Angry faces and brain plasticity
Continued from the previous piece I wrote on the impact of early adversity and maltreatment…..
It seems that children who have experienced adversity seem more likely to be biased towards threat in the way that they perceive the world. This increased sensitivity to threat is consistent with frequently being in a heightened state of high alert. It has, for instance, been observed in research settings that children with early histories of maltreatment can become more sensitive to angry faces and they may often interpret ambiguous emotions in adult faces as threatening. Additionally, research has also shown that children who have experienced maltreatment, seem to process angry faces differently than children who have not experienced abuse. For instance, researchers showed that children who have experienced physical abuse can detect anger in adult faces with higher accuracy than children who have not been maltreated. They were also able to demonstrate that children who have been maltreated judge ambiguous and unclear adult facial expressions more often as angry than children without similar experiences.
For instance, Professor Eamon J. McCrory and his team conducted an fMRI study to see if children who have been exposed to abuse processed angry faces differently in the brain, compared to their peers while they were in the fMRI scanner (Functional Magnetic Resonance Imaging (fMRI) is a method that is used to infer where neural activation takes place in the brain when we perform a task), They found that children who had suffered violence had an increased brain response to threat in the amygdala, compared to their peers. This brain region plays a role in signaling threat and processing fear. The researchers also found an increase in activation in the insula, which is thought to be involved in signaling bodily sensations and the anticipation of pain. Interestingly, this pattern of brain activation has also been observed in soldiers before and after they were deployed in combat, and in people who suffer from anxiety.
So, even though adversity does not create a deterministic outcome, it does create a set of adaptations and risks for increased vulnerability. Among other things hypersensitivity to negative social cues can lead to children and older individuals to feelings of rejection or social exclusion and can hinder relatedness. So, even though changes at a behavioural level and in the neurobiological systems due to less than optimal experiences in childhood are usually advantageous short-term adjustments that help the young person survive, they can become problematic in other contexts like school, etc, and also, lead to health problems later on in life, if trauma is not addressed. Neuroscientists would call these neurobiological changes latent, meaning existing, but not yet developed or manifest because they are measurable before the young person has developed a mental health difficulty, and also, observed changes in brain function might be temporary and not permanent because resilience and brain plasticity are factors that can ameliorate the effects of early adversity.
Brain plasticity refers to the brain’s ability to change and adapt throughout life in terms of its connections, structures and function. The brain is described as being plastic because we can continuously learn new skills and information and it can continuously adapt to one’s environment. And although the brain is most plastic during childhood, it remains plastic throughout life, allowing an individual to learn and adapt well into adulthood. This is very important in the context of childhood trauma because as much as the brain of a young child adapts during adversity, it can also learn to adapt to a normative environment following adversity.
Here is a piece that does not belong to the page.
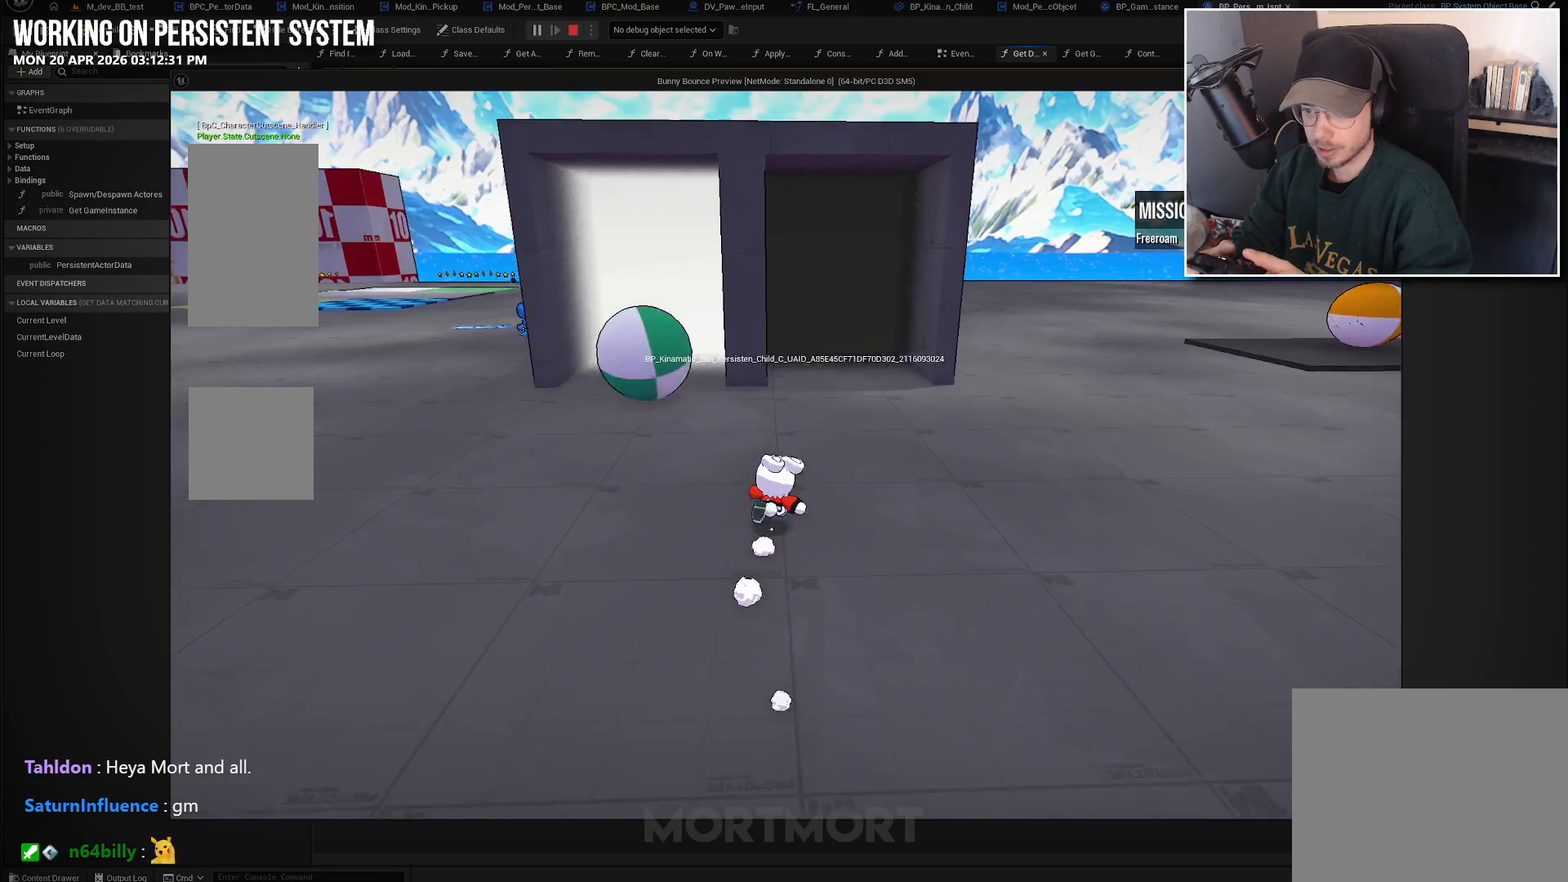
{"buttons": [], "left_stick": "up", "right_stick": "left", "events": [[267, "right_stick", "left"]]}
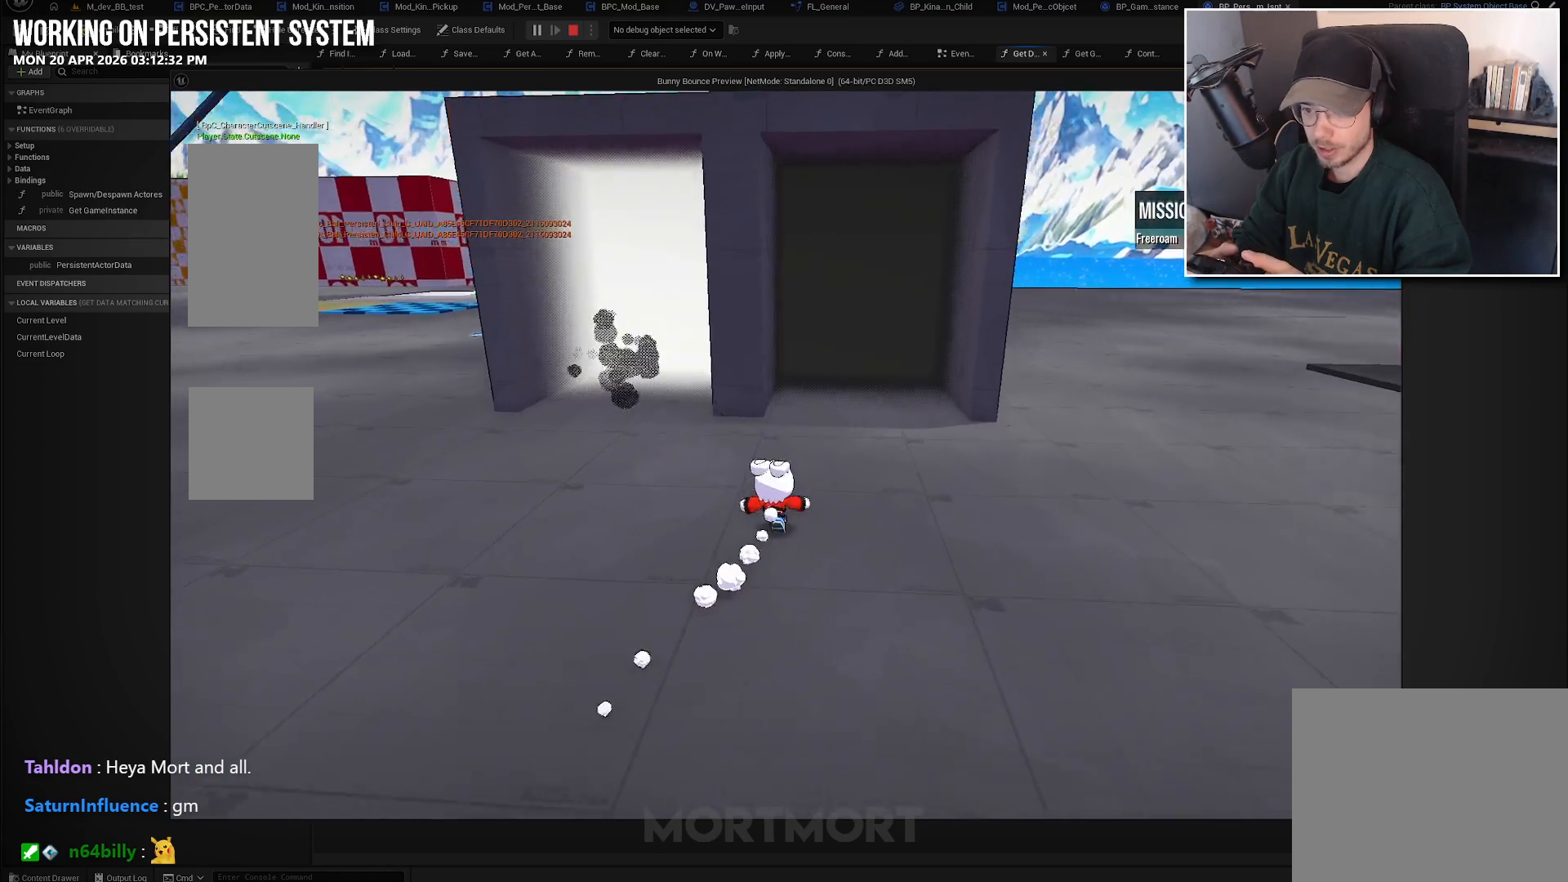
{"buttons": [], "left_stick": "up", "right_stick": "center", "events": [[117, "L2", "down"], [117, "right_stick", "center"], [267, "A", "down"], [267, "L2", "up"], [283, "A", "up"]]}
I will briefly refer to a longitudinal study conducted by 1 Gunnar, M. R., DePasquale, C. E., Reid, B. M., & Donzella, B. (2019), which examined whether puberty opens a window of opportunity to recalibrate the HPA axis toward more typical reactivity when children shift from harsh deprived conditions in infancy into supportive conditions in childhood and adolescence.
In this paper it is supported that humans exposed to depriving institutional care in infancy show reduced HPA axis responsivity, even years after they are placed in supportive, well-resourced families. Institutional care during infancy impairs the responsiveness of the HPA axis to psychosocial stressors and it is associated with reductions in risk-taking and sensation-seeking; increased amygdala responses to threat and increased anxiety symptoms that are associated with alterations in brain connectivity and white matter pathways, and studies have shown that early institutional deprivation results in a blunted cortisol response to stressors. The causal nature of the blunting of the HPA axis is also demonstrated in studies of nonhuman primates randomly assigned to nursery rearing instead of maternal rearing. So, non-human animal models also reveal that the hypothalamic–pituitary–adrenocortical (HPA) axis calibrates to the harshness of the environment during a sensitive period in infancy.
The study conducted by Gunnar and his team indicated that pubertal development reopens a window of opportunity for the HPA axis to recalibrate based on significant improvements in the supportiveness of the environment relative to that in infancy, even though, simply removing children from deprivation and placing them in supportive, well-resourced homes does not always appear to be sufficient to allow the HPA axis to recalibrate even when the parents in those homes score very high on observational measures of parenting quality and children report high levels of perceived support. However, development can potentially allow windows of opportunity for recalibration. This possibility is supported by studies in nonhuman animal models, too. In particular, for the HPA axis, puberty may reopen the system and functionally create a second sensitive period. Finally, even though I have focused on neuroscience, it is important to remember that while neuroscience provides some insights into childhood trauma and other life experiences, it is one perspective only, and in order to understand the impact of childhood adversity, one needs to bring together other perspectives from teachers, social workers, caregivers, therapists and doctors.